The Securities and Futures Commission (SFC), which regulates Hong Kong’s stock and futures markets, has declared that insurance intermediaries and brokers do not require an SFC investment advisers’ licence in order to advise policyholders on the selection of funds held in their life insurance policies.
The SFC’s statement, which was contained in a recent clarification of existing regulations posted on the regulator’s website, has surprised some in Hong Kong’s insurance industry, who pointed out that it comes as the SFC and other regulators are moving to increase regulations and transparency as part of a post-financial crisis, post-Lehman Brothers shake-up.
In its clarification, the SFC firmly states its right to oversee the content of marketing materials of insurance products containing funds, noting that the use of any unauthorised documentation in the “promoting, offering or selling” of such products “is likely to constitute a criminal offense”.
“It’s not a change in the regulations, but it is seen as a change in the SFC’s interpretation of the regulations," said one Hong Kong insurance industry executive, who requested anonymity, of the news that those who market insurance policies linked to funds do not require SFC licensing.
He added: “It’s a surprising statement, and it came as a bit of a bolt out of the blue.”
Until now, many in Hong Kong’s insurance industry had assumed an SFC licence was necessary for those involved in marketing insurance policies containing underlying funds, even for those intermediaries already regulated by the insurance industry’s two main regulators, the Confederation of Insurance Brokers (CIB) or the Professional Insurance Brokers Association (PIBA).
A source familiar with the SFC’s licensing regulations noted that those brokers and intermediaries who wish to continue to be regulated by the SFC may still do so, even if they are already licensed by CIB or PIBA.
Still, “this appears to leave a hole in the regulations,” said another insurance industry source who also asked not to be named, citing the subject’s “contentious” nature.
The SFC said it had a policy of not commenting on clarifications of this type.
At issue is a type of insurance product known as investment linked assurance schemes (ILAS), which are basically life insurance policies that contain a link to an underlying investment fund.
Because these ILAS are insurance products, a policyholder’s regular premium payments are not invested in the underlying funds, unless the insurance company providing the policy chooses to do so separately on behalf of its own account.
In the document on its website, the SFC notes that even though ILAS may “fall within the meaning of the expression collective investment scheme”, the insurance companies that supply them are not considered to actually engage in the business of advising or dealing in securities, because they do not directly benefit from their clients’ choices. Therefore, the SFC believes, they do not require SFC licensing.
Explains the SFC: “Advising or making recommendations concerning the underlying funds of ILAS does not stand alone as a discrete business carried on in its own right. It is an activity that is subsumed within the insurance business.”
At another point, the SFC adds: “Promoting, offering or selling ILAS involves carrying on an insurance business, which is not a regulated activity under the Securities and Futures Ordinance”.
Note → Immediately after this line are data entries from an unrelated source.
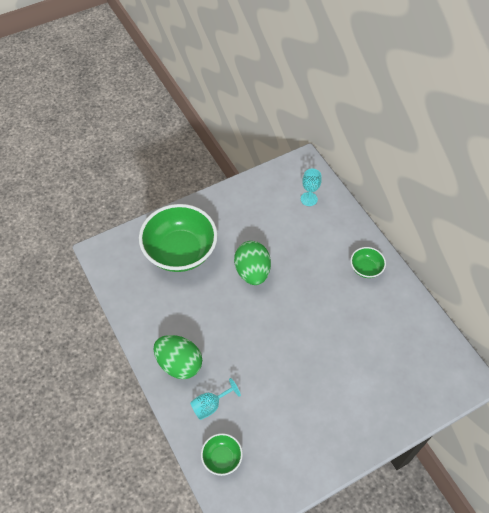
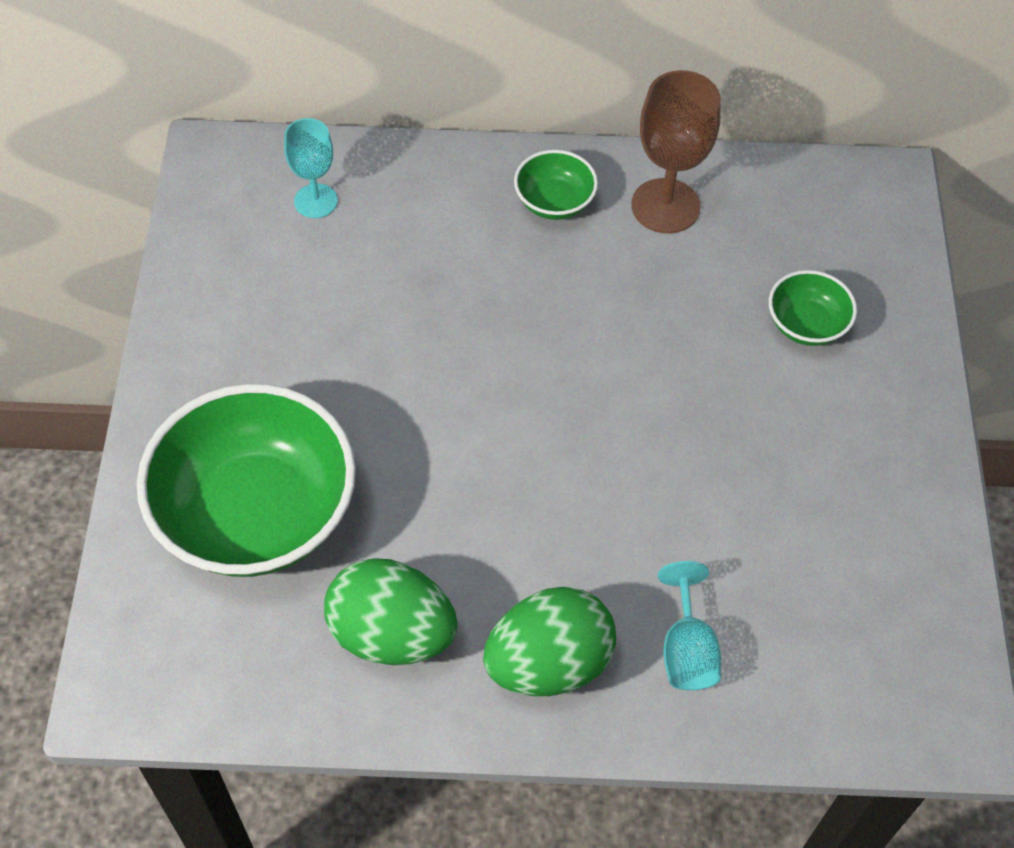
camera: 60 degrees left, 0 degrees up
(222, 458) = (818, 689): green bowl -> green bowl (806, 325)
(252, 272) = (417, 400): green egg -> green egg (391, 634)
(393, 305) = (665, 206): none -> brown goblet

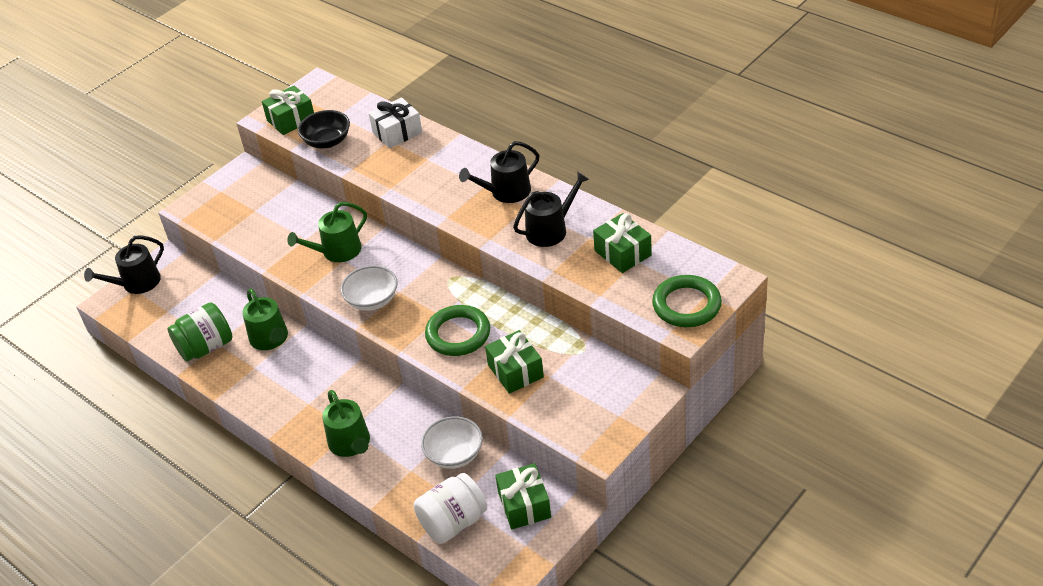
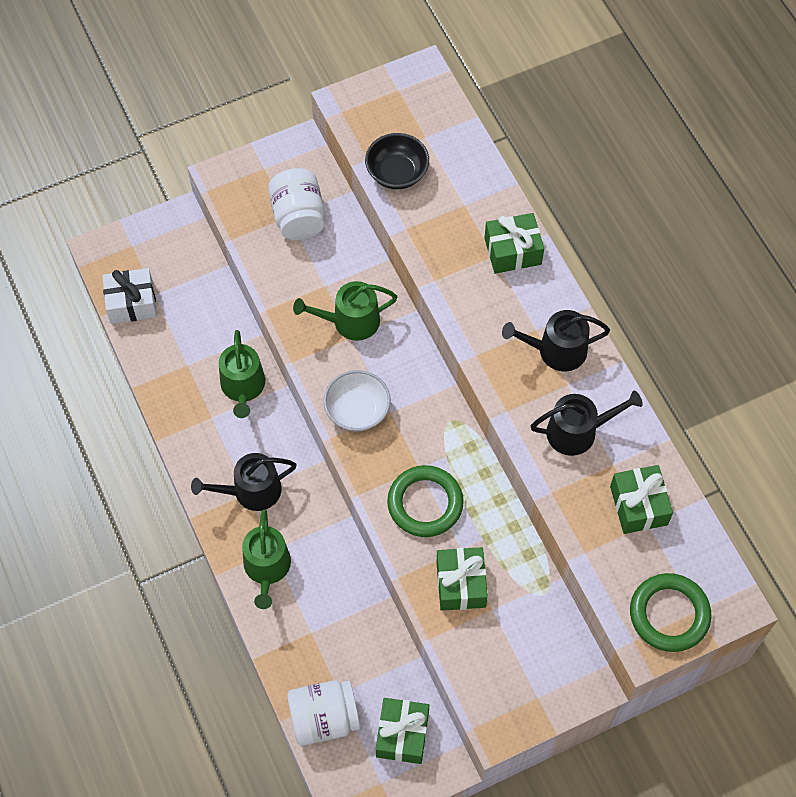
camera: 20 degrees right, 20 degrees up
(137, 283) = (138, 239): black watering can -> black watering can (251, 491)
(206, 347) = (174, 364): green jar -> none
(263, 208) = (298, 217): none -> white jar
(291, 120) = (371, 118): green gift -> green gift (512, 251)
(397, 132) = (479, 197): white gift -> white gift (132, 303)
(454, 454) = (362, 636): white bowl -> none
However, some in the insurance industry argue that ILAS may be called insurance products but, in the words of one, they “basically remain investments linked to the [stock] market”.
There is speculation the SFC’s clarification on ILAS reflects a desire on the regulator’s part to shift some of its oversight burden to the insurance industry’s own regulators, at a time when its remit is being expanded in other areas.
At least one insurance company spokesman said it appeared there was nothing to stop insurance companies from choosing to sell their products only through SFC-licensed intermediaries.
Limits of regulation
One Hong Kong intermediary said there was a danger, in all the controversy about licensing, of forgetting that regulation alone is not a panacea.
After all, “the SFC authorised the materials [used by intermediaries to sell] Lehman Brothers products," he noted. "How did that help the world?”